Flammen leckten über Teppiche, Feuer fraß sich durch die Wandbehänge, dunkler Qualm füllte den Raum an. Ejahl röchelte und legte eine Hand über Mund und Nase. Seine Knie bebten.
Die Raben hatten nicht nur von dem Plan erfahren, sie drehten ihn um. Sie sperrten ihn in dem Verlies unter der Erde ein und warteten, bis das Feuer sein Übriges tat.
Wohin aber hätten die Attentäter verschwinden sollen? Seine Leute bewachten jeden Eingang. Seine Leute ...
Seine Beine zitterten und gaben nach, kurz nachdem er den Raum betreten hatte. Er schleppte sich an die Wand, damit er seinen Kopf anlehnen konnte. Lange gelang es ihm nicht, die Schläfrigkeit zu bekämpfen, sodass er ihr letztlich nachgab.
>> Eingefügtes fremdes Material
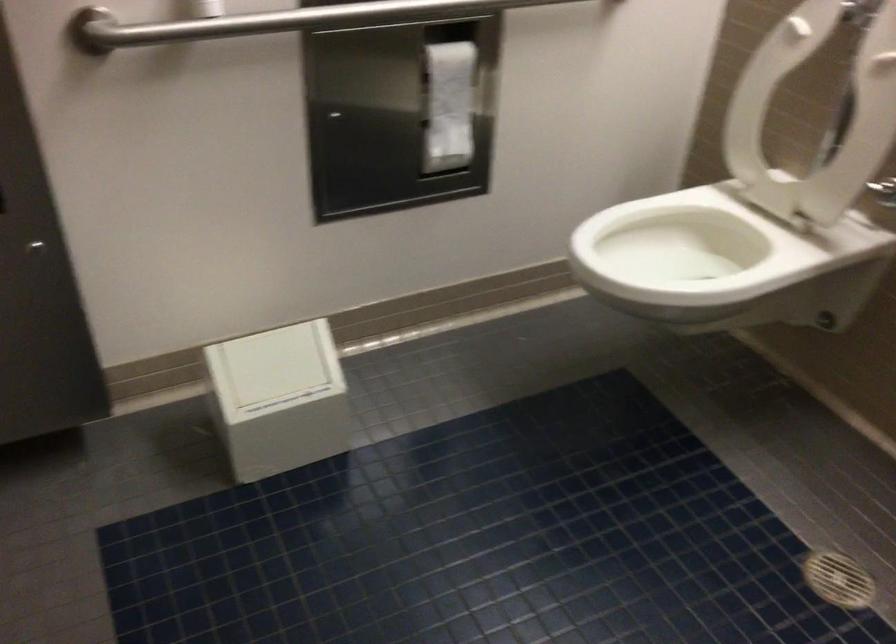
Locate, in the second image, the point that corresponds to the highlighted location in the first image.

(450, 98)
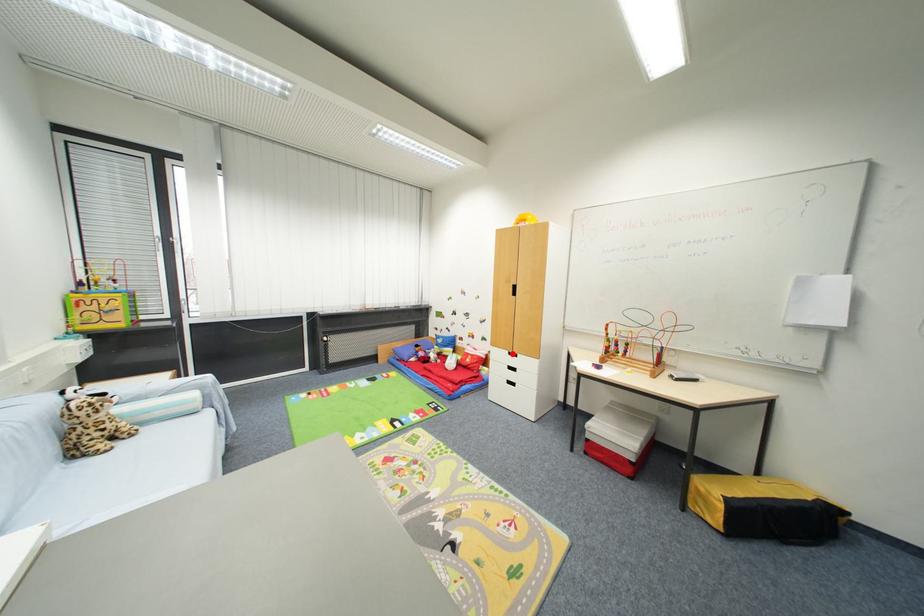
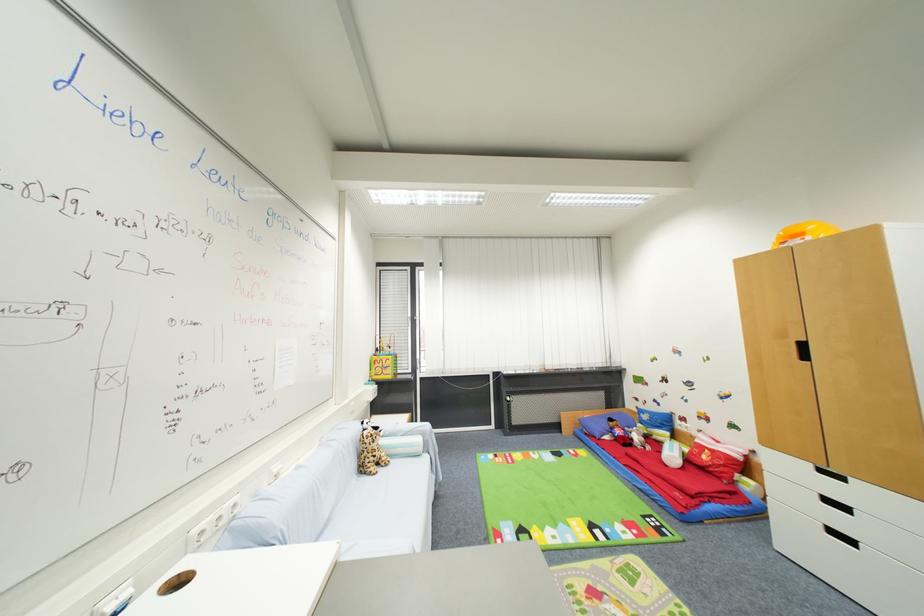
In the second image, find the point that corresponds to the highlighted location in the first image.

(816, 467)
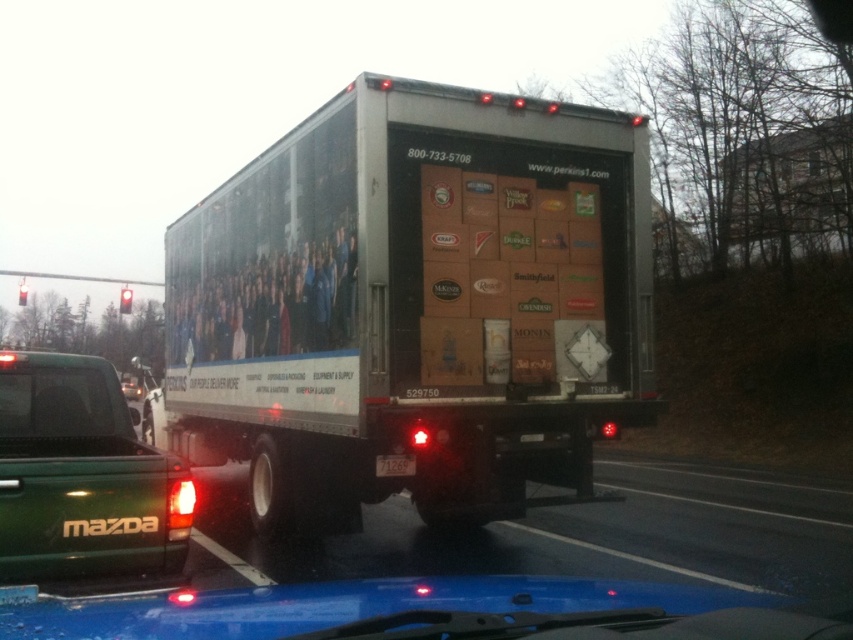
You are standing at the point where the viewer is located. You want to throw a ball to hit the point at coordinates point [619,381]. If you can throw the ball up to 6 meters, will you be able to reach it?

The point [619,381] is 6.33 meters away from the viewer, which is beyond your throwing range of 6 meters. Therefore, you cannot reach it.

You are a delivery person standing at the back of the truck. You see two points marked on the trailer. The first point is at coordinates point (x=13, y=404) and the second point is at point (x=415, y=467). Which point is closer to you?

Point (x=13, y=404) is in front of point (x=415, y=467), so the first point is closer to you.

You are a pedestrian standing at the crosswalk and see the silver metallic trailer truck at center and the green matte truck at lower left. Which truck is closer to the crosswalk?

The green matte truck at lower left is closer to the crosswalk because the silver metallic trailer truck at center is positioned on the right side of it, meaning the green truck is between the crosswalk and the silver truck.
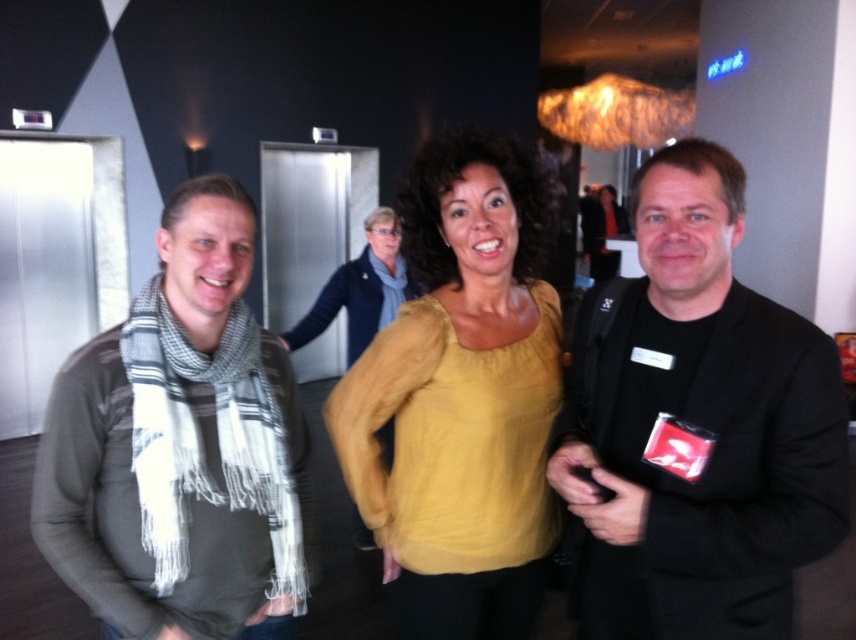
Between plaid scarf at left and yellow soft sweater at center, which one appears on the left side from the viewer's perspective?

From the viewer's perspective, plaid scarf at left appears more on the left side.

Can you confirm if plaid scarf at left is wider than yellow soft sweater at center?

In fact, plaid scarf at left might be narrower than yellow soft sweater at center.

Who is more distant from viewer, (229, 385) or (496, 499)?

The point (496, 499) is behind.

The width and height of the screenshot is (856, 640). What are the coordinates of `plaid scarf at left` in the screenshot? It's located at (179, 445).

Does black matte jacket at right have a larger size compared to plaid scarf at left?

Correct, black matte jacket at right is larger in size than plaid scarf at left.

Between black matte jacket at right and plaid scarf at left, which one appears on the left side from the viewer's perspective?

Positioned to the left is plaid scarf at left.

At what (x,y) coordinates should I click in order to perform the action: click on black matte jacket at right. Please return your answer as a coordinate pair (x, y). Looking at the image, I should click on (697, 426).

Can you confirm if black matte jacket at right is positioned above yellow soft sweater at center?

No, black matte jacket at right is not above yellow soft sweater at center.

Who is more distant from viewer, (730, 326) or (431, 380)?

Point (431, 380)

The height and width of the screenshot is (640, 856). Find the location of `black matte jacket at right`. black matte jacket at right is located at coordinates (697, 426).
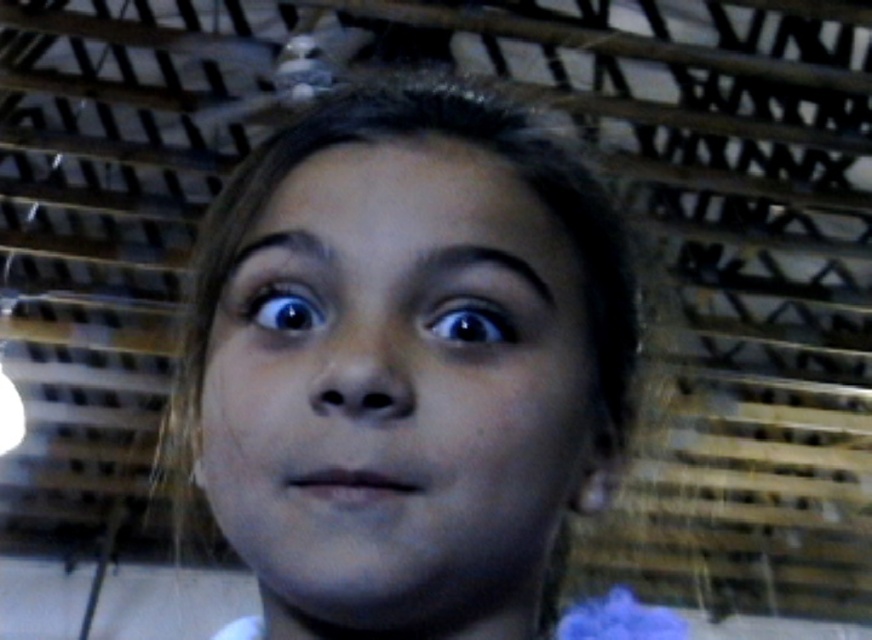
You are a photographer adjusting lighting for a portrait. You notice the smooth skin face at center and the blue glossy eye at center in your frame. Which object would you need to focus on more carefully to avoid overexposure due to its reflective surface?

The blue glossy eye at center has a reflective surface, so you should focus more carefully on it to avoid overexposure.

You are an artist sketching the person in the image. You need to draw the smooth skin face at center and the black glossy eye at center. Based on their positions, which one should you draw first?

The smooth skin face at center should be drawn first because the black glossy eye at center is positioned above it, meaning the face is lower and would form the base for the eye.

You are a photographer adjusting the lighting in a dimly lit room. You need to ensure that both the smooth skin face at center and the blue glossy eye at center are well illuminated. Which object should you focus the light on first to ensure proper exposure?

The smooth skin face at center is below the blue glossy eye at center, so focusing the light on the blue glossy eye at center first will help ensure both areas are properly illuminated as the face is positioned lower and may require additional light to counteract shadows.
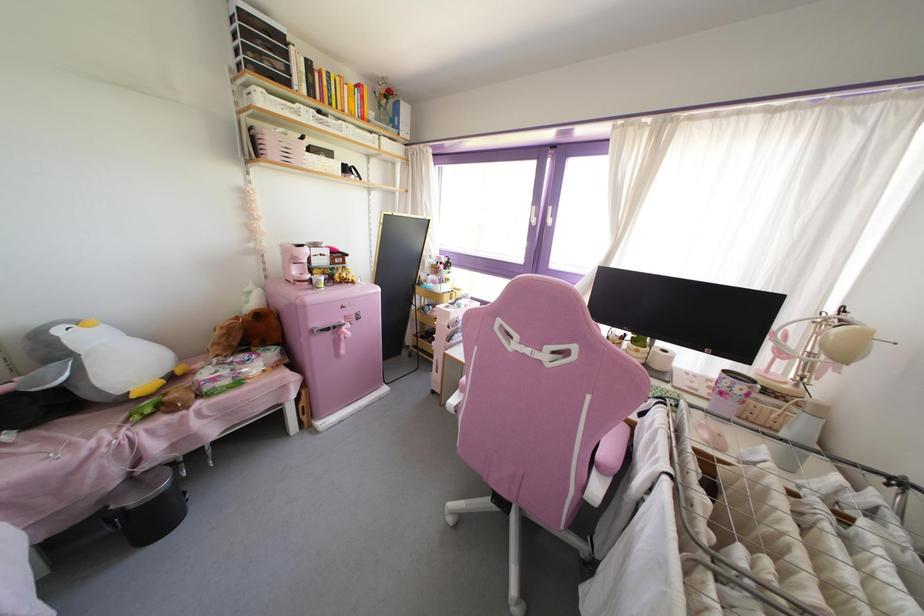
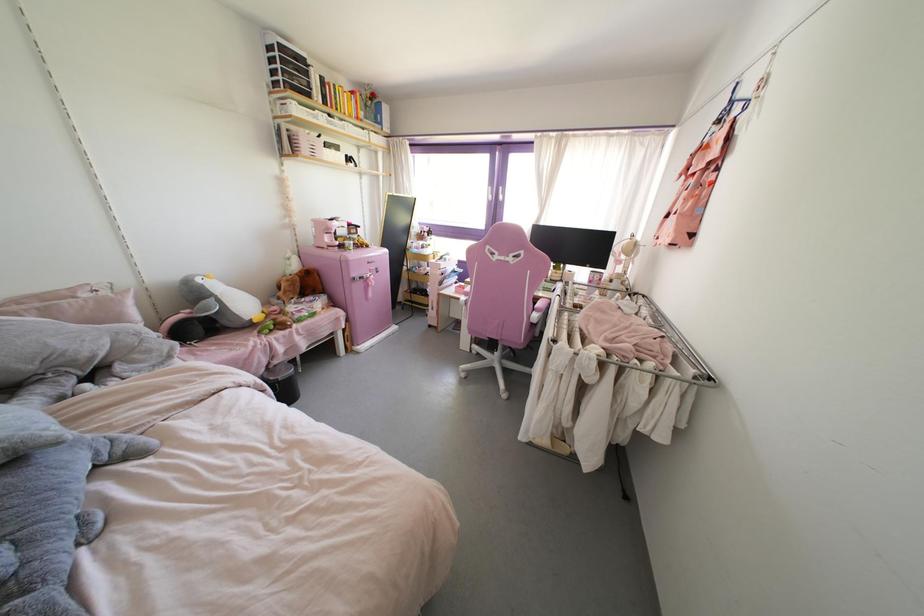
Locate, in the second image, the point that corresponds to pixel 322 158 in the first image.

(333, 151)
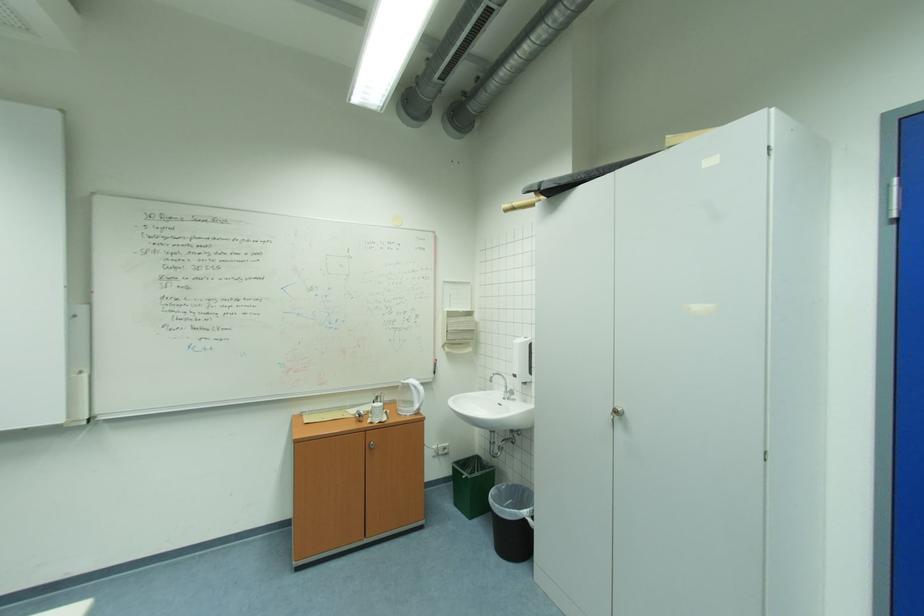
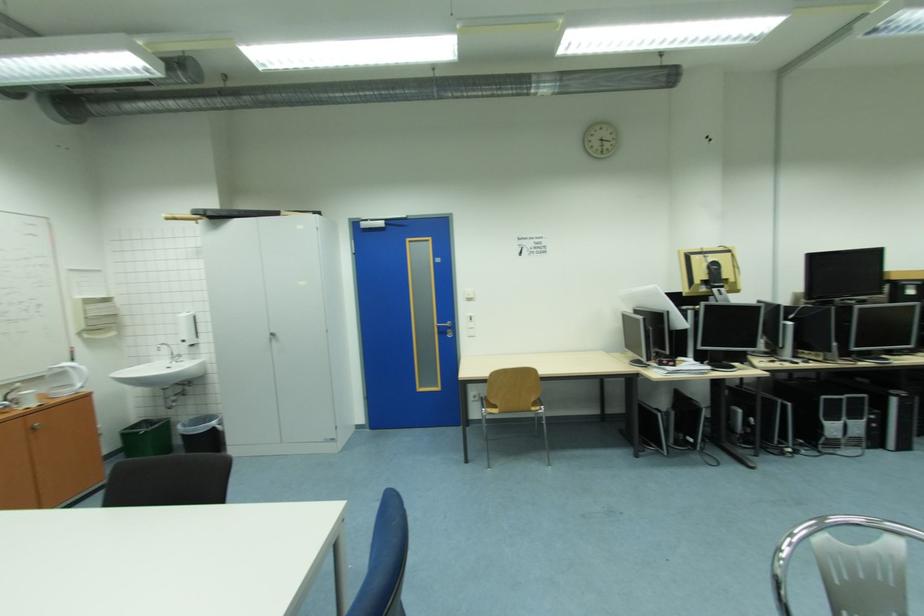
Where in the second image is the point corresponding to (532,513) from the first image?

(220, 424)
Der Blutverlust machte ihm mehr zu schaffen, als er erwartet hatte. Wie von selbst fielen seine Lider zu. Er hustete, konnte aber nicht länger genug Kraft in seinem Arm sammeln, um ihn zu heben und sich mit der Hand das Blut von den Lippen zu wischen.
Jemand hatte ihn verraten. Jemand, der seine Pläne genau kannte, dem er vertraute und der immer in seiner Nähe gewesen war. Jemand, der Verbindungen zu den Raben hatte.
In der Ferne ertönten Schritte, hallten in Ejahls Verstand wider, aber es gelang ihm nicht, seinen Kopf zu heben und nachzusehen, wer ihm in seinen letzten Augenblicken Gesellschaft leisten wollte.
»Du gibst also auf.«
Ejahls Lippen verzogen sich zu einem müden Lächeln. Natürlich war es Kematian.